Abstract
RAC2 encodes Ras-related C3 botulinum toxin substrate 2, a member of the Rho family of GTPases that are essential for regulating cell signalling and actin cytoskeleton reorganisation. Heterozygous mutations causing dominant activating phenotype were first described in 2019. To date, the majority of reported patients have had severe combined immunodeficiency (SCID) and/or severe dis- ease in association with their combined immunodeficiency (CID) necessitating haematopoietic stem cell transplantation (HSCT).
We present clinical and laboratory features of 4 New Zealand patients from the same family with a novel heterozygous missense variant in RAC2 [c.62T>G, p.Ile21Ser(121S)].
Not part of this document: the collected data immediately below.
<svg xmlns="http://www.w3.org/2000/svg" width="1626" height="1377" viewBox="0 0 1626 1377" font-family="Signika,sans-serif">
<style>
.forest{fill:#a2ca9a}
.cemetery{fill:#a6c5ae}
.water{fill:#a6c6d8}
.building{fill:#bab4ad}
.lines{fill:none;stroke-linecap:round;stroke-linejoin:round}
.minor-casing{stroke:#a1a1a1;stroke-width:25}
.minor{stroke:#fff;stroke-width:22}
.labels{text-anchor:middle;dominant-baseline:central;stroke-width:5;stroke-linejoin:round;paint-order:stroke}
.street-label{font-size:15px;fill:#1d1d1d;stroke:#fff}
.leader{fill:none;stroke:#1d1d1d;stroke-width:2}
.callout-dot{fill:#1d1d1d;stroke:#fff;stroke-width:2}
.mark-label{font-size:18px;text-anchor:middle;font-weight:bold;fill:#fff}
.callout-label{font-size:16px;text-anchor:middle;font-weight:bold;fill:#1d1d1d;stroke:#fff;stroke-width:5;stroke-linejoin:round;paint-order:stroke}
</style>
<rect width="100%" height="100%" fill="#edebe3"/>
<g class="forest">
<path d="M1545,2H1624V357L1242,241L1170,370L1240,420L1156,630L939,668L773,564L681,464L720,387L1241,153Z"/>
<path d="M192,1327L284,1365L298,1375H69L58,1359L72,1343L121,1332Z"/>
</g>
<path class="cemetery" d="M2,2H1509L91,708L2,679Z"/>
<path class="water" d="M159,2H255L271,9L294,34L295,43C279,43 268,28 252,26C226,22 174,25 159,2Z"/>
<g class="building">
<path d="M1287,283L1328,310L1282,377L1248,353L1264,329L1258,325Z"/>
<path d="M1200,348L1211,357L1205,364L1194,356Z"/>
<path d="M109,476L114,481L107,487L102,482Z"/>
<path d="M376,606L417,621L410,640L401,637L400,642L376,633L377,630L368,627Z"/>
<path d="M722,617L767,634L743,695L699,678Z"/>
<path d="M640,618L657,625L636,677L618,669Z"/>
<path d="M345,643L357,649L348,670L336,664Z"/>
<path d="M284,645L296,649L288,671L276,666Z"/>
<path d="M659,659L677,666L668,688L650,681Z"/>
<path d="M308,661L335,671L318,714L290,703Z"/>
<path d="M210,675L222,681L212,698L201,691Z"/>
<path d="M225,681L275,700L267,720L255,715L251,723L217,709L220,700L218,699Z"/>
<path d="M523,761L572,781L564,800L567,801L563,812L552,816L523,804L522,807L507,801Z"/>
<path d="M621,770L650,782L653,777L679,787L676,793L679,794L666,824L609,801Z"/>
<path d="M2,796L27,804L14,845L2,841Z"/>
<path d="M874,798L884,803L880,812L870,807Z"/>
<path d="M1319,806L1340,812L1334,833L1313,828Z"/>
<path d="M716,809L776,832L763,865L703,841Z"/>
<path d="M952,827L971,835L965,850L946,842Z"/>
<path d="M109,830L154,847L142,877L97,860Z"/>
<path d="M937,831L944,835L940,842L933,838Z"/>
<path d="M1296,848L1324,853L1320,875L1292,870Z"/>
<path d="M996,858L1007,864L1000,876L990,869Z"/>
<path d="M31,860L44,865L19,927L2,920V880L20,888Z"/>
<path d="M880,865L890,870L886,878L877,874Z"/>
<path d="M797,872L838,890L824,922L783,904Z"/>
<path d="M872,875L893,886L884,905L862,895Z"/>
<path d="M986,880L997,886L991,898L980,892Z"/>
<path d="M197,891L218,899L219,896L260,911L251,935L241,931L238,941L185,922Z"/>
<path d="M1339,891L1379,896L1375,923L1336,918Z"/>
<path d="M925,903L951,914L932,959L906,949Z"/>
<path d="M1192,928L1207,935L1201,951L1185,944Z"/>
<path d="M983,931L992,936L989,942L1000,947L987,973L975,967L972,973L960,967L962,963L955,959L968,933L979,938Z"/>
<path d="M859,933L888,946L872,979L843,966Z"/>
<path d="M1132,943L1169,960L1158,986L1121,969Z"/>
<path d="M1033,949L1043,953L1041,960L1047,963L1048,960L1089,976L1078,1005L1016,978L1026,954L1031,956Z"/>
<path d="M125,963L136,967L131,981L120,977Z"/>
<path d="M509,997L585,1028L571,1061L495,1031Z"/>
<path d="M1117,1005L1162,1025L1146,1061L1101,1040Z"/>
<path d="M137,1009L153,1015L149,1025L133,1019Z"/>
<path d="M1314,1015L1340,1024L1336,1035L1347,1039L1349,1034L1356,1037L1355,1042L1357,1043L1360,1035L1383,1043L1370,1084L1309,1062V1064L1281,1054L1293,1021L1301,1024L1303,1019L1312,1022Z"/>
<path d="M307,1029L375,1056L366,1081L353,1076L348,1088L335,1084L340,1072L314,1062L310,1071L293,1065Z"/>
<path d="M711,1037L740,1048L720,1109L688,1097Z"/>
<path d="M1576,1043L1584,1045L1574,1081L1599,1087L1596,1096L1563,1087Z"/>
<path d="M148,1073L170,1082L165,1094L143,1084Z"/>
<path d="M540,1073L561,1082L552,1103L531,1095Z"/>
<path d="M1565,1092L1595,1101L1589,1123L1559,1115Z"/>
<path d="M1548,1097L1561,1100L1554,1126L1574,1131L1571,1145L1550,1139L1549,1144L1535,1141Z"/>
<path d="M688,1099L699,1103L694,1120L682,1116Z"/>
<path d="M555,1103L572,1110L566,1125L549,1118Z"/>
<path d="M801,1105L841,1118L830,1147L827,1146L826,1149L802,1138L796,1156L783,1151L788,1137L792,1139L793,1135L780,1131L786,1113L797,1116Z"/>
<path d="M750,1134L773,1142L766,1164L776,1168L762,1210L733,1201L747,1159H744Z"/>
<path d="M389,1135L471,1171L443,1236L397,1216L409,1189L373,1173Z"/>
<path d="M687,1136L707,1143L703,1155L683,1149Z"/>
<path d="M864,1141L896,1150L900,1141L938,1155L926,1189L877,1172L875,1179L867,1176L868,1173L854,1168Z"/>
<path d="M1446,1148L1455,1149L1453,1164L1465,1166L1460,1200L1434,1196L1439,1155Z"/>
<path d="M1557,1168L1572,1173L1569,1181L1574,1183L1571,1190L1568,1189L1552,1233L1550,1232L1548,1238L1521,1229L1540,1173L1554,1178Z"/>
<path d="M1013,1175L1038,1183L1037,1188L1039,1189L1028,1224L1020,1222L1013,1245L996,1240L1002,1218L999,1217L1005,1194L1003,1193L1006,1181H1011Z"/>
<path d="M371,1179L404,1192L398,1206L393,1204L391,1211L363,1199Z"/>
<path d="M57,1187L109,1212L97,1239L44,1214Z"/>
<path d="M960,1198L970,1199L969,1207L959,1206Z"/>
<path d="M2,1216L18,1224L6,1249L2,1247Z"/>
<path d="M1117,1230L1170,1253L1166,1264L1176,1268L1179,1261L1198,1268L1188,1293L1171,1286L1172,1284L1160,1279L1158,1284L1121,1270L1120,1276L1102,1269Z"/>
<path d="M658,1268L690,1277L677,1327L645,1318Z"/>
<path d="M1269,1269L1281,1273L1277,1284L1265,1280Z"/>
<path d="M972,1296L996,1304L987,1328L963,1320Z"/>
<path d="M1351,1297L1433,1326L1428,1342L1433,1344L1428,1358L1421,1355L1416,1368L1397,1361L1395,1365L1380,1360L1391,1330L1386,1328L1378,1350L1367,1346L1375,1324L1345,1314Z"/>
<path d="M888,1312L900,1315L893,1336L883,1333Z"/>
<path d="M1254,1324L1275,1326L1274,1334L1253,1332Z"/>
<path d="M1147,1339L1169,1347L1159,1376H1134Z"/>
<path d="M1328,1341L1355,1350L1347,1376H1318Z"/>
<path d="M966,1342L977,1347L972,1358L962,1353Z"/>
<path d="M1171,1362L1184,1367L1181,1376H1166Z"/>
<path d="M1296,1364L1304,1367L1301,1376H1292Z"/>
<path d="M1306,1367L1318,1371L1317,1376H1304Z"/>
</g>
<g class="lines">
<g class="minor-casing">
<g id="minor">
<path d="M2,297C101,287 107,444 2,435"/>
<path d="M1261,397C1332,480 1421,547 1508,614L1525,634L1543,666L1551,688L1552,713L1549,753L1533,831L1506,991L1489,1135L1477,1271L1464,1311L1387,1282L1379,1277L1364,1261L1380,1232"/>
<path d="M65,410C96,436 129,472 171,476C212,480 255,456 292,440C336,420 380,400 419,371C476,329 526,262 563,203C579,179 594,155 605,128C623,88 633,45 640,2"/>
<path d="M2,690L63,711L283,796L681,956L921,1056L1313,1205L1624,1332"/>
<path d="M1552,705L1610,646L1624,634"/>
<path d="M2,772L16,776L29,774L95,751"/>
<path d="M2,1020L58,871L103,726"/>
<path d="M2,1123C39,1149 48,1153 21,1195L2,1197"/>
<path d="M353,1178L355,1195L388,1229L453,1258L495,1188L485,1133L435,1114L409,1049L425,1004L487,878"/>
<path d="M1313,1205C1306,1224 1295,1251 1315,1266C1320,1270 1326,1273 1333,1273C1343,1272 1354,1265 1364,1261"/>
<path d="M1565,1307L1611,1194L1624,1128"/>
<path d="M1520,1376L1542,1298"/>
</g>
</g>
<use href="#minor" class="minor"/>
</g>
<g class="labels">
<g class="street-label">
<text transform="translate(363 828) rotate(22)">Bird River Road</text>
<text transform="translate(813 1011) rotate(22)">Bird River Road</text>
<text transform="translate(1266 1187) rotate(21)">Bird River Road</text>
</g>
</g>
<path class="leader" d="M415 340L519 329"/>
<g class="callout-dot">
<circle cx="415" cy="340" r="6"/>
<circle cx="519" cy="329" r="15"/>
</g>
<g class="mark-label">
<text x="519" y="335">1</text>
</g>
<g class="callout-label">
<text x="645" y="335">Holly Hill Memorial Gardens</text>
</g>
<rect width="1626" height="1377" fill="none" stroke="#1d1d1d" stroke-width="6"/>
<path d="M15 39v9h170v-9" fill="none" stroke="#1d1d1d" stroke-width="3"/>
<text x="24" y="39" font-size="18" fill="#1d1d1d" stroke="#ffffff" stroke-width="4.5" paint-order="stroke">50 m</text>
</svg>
The index patient (P1 - age 8 y, M) has a history of infectious gastroenteritis. Staphylococcal aureus conjunctivitis, recurrent otitis media and recurrent Herpes simplex virus (HSV)-1 cutaneous infections. His 2 siblings (P2 - age 9y, M; P3- age 6 y, F) and his mother (P4 age 42 y, F) all have a history of recurrent viral (HSV-1) and bacterial (Staphylococcal aureus. Streptococcal pyogenes) cutaneous infections and/or recurrent sinopulmonary infections that respond to empiric antimicrobial therapy. Affected family members have chronic lymphopenia involving predominantly CD4+ T (range 53-361 x 106/L) and B (range 20-181 x 106/L) cell compartments. P1, P2 and P3 all have CD4+ naïve (CD45RA+/CD62L+) T cells (range 40-60% of CD4+ T cells) and normal lymphocyte proliferative response to mitogens. P1, P2 and P3 all have reduced IgM but normal IgG and IgA. Antibody responses to protein antigens are preserved. P1 underwent diagnostic laboratory gene panel evaluation (Blueprint Genetics Primary Immunodeficiency Panel, v3) which identified a heterozygous missense variant I21S in RAC2. The variant has not been observed in a large reference population cohort (gnomAD). Sanger sequencing confirmed presence of the variant in the 3 siblings (P1, P2, P3) and their mother (P4). Affected individuals in this family all have neutrophil vacuolation and an abnormal neutrophil granulation pattern. Their neutrophils all had enhanced superoxide production in response to stimulation by fMLP and PMA as compared to healthy controls’. These findings suggest that RAC2 I21S is an activating mutation causing notable abnormalities in neutrophil morphology and NADPH oxidase activation similar to other recently reported mutations.
This novel mutation expands the phenotypic spectrum of RAC2 activating mutations. Clinical management of affected patients needs to be tailored to their phenotype and disease severity.